The Ely Timberjay requested records pertaining to Johnson Control's work for the St. Louis County school district. Johnson Controls refused to release the information, but a state board charged with settling disputes over public information sided with the Timberjay in May.
Johnson Controls, which claims about 142,000 employees worldwide and recorded $34.3 billion in sales in 2010, argued that because it was a private company, the records should be considered confidential trade information. But the state board ruled the records should be released because the work was done for a public entity and was not confidential information.
But Johnson Controls ignored the ruling and didn't provide the data to the newspaper, which has a circulation of about 3,500. In response, the paper filed a complaint with the Minnesota Office of Administrative Hearings, which has the ability to order Johnson Controls to turn over the records.
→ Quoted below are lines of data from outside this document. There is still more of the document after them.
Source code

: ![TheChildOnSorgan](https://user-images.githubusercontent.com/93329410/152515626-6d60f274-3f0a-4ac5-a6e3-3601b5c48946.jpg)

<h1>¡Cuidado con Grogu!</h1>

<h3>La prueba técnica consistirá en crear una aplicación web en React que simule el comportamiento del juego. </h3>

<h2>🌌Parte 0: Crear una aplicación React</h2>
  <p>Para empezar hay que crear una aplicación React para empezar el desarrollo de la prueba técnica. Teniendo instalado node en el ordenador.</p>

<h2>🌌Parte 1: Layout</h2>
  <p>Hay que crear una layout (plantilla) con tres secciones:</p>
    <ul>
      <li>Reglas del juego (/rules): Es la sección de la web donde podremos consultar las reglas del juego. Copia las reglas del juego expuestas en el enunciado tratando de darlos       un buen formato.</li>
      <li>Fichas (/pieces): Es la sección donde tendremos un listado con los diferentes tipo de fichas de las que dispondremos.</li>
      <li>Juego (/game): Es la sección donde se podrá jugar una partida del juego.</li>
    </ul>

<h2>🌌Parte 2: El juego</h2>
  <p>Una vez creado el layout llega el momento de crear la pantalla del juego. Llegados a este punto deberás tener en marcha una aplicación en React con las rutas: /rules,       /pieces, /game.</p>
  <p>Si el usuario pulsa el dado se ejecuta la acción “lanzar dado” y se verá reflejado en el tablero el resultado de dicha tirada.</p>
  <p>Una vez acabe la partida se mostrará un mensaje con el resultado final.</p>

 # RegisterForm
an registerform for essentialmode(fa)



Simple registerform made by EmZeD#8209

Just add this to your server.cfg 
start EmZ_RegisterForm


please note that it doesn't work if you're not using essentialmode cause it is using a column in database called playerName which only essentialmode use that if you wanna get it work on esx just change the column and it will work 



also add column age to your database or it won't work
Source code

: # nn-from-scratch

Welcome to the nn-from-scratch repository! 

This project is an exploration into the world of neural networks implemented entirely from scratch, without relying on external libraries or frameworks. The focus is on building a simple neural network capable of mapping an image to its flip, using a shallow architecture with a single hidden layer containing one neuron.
An administrative law judge initially sided with Johnson Controls and threw out the lawsuit. But on Oct. 4, the chief administrative law judge, Raymond Krause, reversed the decision, saying the other judge made a "clear material error."
On Oct. 14, Krause rejected an appeal by Johnson Controls, clearing the way for a hearing to be held on the issue.
Timberjay publisher and editor Marshall Helmberger said he fears Johnson Controls' legal strategy is to spend thousands in legal fees and drag out the case to run up huge costs for the newspaper.
"Our attorney thinks they'll spend at least $100,000 fighting this request," Helmberger said. "Part of doing that is to try to get us to huge amounts as well."
Johnson Controls, which has had contracts to manage the long-range facilities plan for the Duluth school district, has hired former U.S. Attorney David Lillehaug, who served as lead counsel for Sen. Al Franken during his recount contest in 2008-09.
Lillehaug referred questions on the suit back to Johnson Controls.
Asked why it is fighting to keep the requested information private, the company responded: "Johnson Controls wishes to protect its subcontractor's confidential and proprietary information. The Data Practices Act does not allow requests such as this one to a business. Even if it did, the subcontract at issue contains confidential information which is protected by the Data Practices Act."
Johnson Controls also said it, not the St. Louis County school district, is paying to fight the lawsuit.
Helmberger said the paper is seeking records related to operational expenses for the facilities and a copy of the architectural contracts on the construction projects.
"It is important that we understand these projects in its entirety, and you can't do that without seeing the contracts," Helmberger said.
Helmberger said he worries that Johnson Controls' fight will set a precedent for other private contractors to resist providing records when they do work for taxpayer-funded entities.
"It's clear that Johnson Controls doesn't want to abide by the law," he said. "They're using the courts to circumvent the law and run up big legal bills for anybody trying to seek public information."